╭─ Study text

The applicant, Mr Huseyin Yildirim, is a Turkish national who was born in 1950. He was represented before the Court by Mr H. Kaplan, a lawyer practising in Istanbul.
The circumstances of the case
The facts of the case, as submitted by the applicant, may be summarised as follows.
The applicant was the owner of a bus capable of transporting forty-eight persons. On 23 September 1999 the applicant hired his vehicle for one year to L., a company which was authorised under the rental agreement to take passengers to Turkey and all countries of Europe and Asia. L. further undertook to comply with “all limits and prohibitions imposed by Turkish and international legislation”.
On 25 September 1999 the drivers of the bus, X and Y, were arrested in Brindisi (Italy) while illegally transporting thirty-two clandestine immigrants of Iraqi nationality. The applicant’s bus was seized and was entrusted to a security guard.
In a judgment of 20 October 1999 the Brindisi District Court imposed on X and Y a sentence, negotiated with the prosecution, of one year and four months’ imprisonment, suspended. Under Article 12 of Legislative Decree no. 286 of 25 July 1998, as amended by Article 2 of Legislative Decree no. 113 of 13 April 1999, the court ordered the confiscation of the bus.
On 8 February 2000 the applicant requested the return of his vehicle. He pleaded his good faith, declaring that he was not aware of the fact that X and Y had used his bus to commit an offence.
In a decision of 21 March 2000 the Brindisi District Court rejected the applicant’s application. It observed that in the light of the principles of the Constitution and by analogy with what was provided in the general provision on confiscation (Article 240 of the Criminal Code) Article 12 of Legislative Decree no. 286 of 25 July 1998 was to be interpreted as excluding any deprivation of property where the object seized belonged to a person not linked to the offence (se la cosa appartiene a persona estranea al reato). It noted that in the case concerned the applicant had produced documents establishing that he was the owner of the bus seized. However, he had not duly proved his good faith, since there was at least a doubt about his participation in the offence committed by X and Y. In that connection the District Court noted that the rental agreement between the applicant and L. indicated that the bus was to be used “to take passengers abroad”, a fact which did not exclude the possibility that the owner was aware that the vehicle might be used for unlawful purposes. Moreover, two dates (23 September and 23 October 1999) appeared at the end of the document, so that it could not be asserted with certainty that the agreement had existed before the date of the offence (25 September 1999). Lastly, the applicant had not proved that vehicle hire was part of his normal occupation. In view of the use that had been made of it, the District Court considered that the vehicle’s availability constituted a danger, and that justified its confiscation.
On 12 April 2000 the applicant appealed on points of law. He argued in particular that the District Court had wrongly reversed the burden of proof, obliging him to establish that he did not know about the unlawful use of his bus, with any doubt working to his detriment.
On 14 April 2000 the applicant asked the President of the Brindisi District Court to stay the destruction of his bus pending the decision of the Court of Cassation. That application was allowed on 17 April 2000.

╰─
╭─ Supplied entries

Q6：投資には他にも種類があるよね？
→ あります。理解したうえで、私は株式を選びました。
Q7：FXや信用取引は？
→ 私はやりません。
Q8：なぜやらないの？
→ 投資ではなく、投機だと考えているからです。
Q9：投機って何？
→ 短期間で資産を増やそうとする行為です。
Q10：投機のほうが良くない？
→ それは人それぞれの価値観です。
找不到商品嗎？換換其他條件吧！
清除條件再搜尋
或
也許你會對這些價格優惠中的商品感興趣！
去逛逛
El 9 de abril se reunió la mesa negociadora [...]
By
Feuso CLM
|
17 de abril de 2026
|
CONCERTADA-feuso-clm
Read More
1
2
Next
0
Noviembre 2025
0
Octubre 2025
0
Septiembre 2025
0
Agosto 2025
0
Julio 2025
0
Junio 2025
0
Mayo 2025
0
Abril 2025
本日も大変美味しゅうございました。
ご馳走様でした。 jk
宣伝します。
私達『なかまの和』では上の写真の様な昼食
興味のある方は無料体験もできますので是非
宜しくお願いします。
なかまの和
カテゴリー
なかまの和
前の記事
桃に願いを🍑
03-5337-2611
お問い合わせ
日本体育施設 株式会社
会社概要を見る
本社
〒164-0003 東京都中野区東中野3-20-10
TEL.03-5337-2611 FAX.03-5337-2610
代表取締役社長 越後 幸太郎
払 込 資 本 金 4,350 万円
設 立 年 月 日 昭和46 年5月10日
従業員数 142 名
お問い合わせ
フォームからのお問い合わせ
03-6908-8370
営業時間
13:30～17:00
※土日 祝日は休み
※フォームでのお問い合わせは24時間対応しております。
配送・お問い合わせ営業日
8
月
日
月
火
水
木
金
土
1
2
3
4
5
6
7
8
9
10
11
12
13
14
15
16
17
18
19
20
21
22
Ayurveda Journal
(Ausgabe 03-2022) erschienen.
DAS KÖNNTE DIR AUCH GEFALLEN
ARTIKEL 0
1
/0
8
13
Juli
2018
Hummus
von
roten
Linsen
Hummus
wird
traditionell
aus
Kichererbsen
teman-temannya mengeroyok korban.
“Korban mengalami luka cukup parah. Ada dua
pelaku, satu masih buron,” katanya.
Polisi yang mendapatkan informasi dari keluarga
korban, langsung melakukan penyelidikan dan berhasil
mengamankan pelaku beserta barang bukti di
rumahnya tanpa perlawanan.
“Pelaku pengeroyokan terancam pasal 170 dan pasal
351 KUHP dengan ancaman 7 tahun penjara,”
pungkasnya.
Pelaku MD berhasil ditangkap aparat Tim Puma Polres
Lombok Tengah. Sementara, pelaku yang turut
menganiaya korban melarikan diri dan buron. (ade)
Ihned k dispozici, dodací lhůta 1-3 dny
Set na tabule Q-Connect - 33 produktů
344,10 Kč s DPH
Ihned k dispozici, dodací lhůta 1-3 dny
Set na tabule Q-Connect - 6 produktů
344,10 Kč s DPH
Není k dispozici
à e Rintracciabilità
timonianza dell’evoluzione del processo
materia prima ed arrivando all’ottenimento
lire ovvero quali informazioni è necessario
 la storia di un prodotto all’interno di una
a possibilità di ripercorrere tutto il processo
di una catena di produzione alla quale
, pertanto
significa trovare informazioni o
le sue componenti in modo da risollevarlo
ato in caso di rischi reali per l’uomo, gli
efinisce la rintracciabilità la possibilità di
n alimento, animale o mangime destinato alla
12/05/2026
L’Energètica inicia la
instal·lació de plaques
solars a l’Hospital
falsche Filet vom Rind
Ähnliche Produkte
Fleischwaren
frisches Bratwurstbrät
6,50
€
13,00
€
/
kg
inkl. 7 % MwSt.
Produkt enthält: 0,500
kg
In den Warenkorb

╰─

**Work to complete**
Extract the stretch of the case summary from "On 25 September" through "of the bus.", copying it word for word.

**Your solution**
On 25 September 1999 the drivers of the bus, X and Y, were arrested in Brindisi (Italy) while illegally transporting thirty-two clandestine immigrants of Iraqi nationality. The applicant’s bus was seized and was entrusted to a security guard.
In a judgment of 20 October 1999 the Brindisi District Court imposed on X and Y a sentence, negotiated with the prosecution, of one year and four months’ imprisonment, suspended. Under Article 12 of Legislative Decree no. 286 of 25 July 1998, as amended by Article 2 of Legislative Decree no. 113 of 13 April 1999, the court ordered the confiscation of the bus.